Problem requirements >> Write out, exactly and in full, the records given below, but not their pictures.

Information given >>
# # # # #
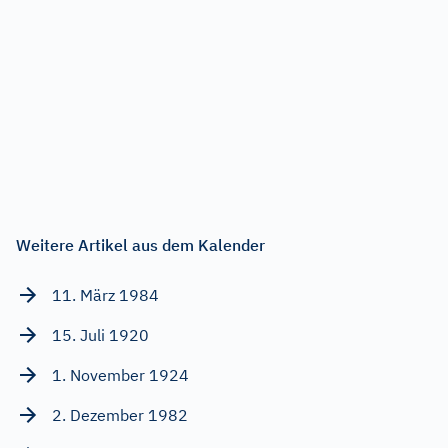
Weitere Artikel aus dem Kalender
11. März 1984
15. Juli 1920
1. November 1924
2. Dezember 1982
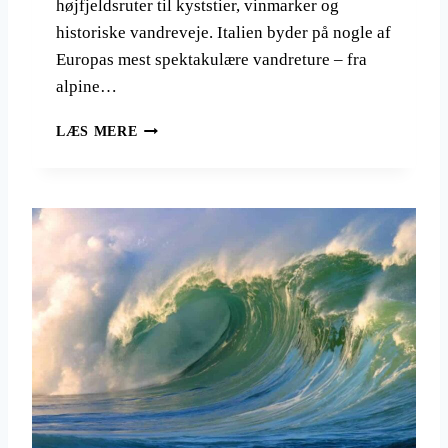
højfjeldsruter til kyststier, vinmarker og
historiske vandreveje. Italien byder på nogle af
Europas mest spektakulære vandreture – fra
alpine…
V
LÆS MERE
A
N
D
R
E
F
E
R
I
E
I
I
T
A
L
# # # # #
Solution to this exercise >>
Weitere Artikel aus dem Kalender
11. März 1984
15. Juli 1920
1. November 1924
2. Dezember 1982
højfjeldsruter til kyststier, vinmarker og
historiske vandreveje. Italien byder på nogle af
Europas mest spektakulære vandreture – fra
alpine…
V
LÆS MERE
A
N
D
R
E
F
E
R
I
E
I
I
T
A
L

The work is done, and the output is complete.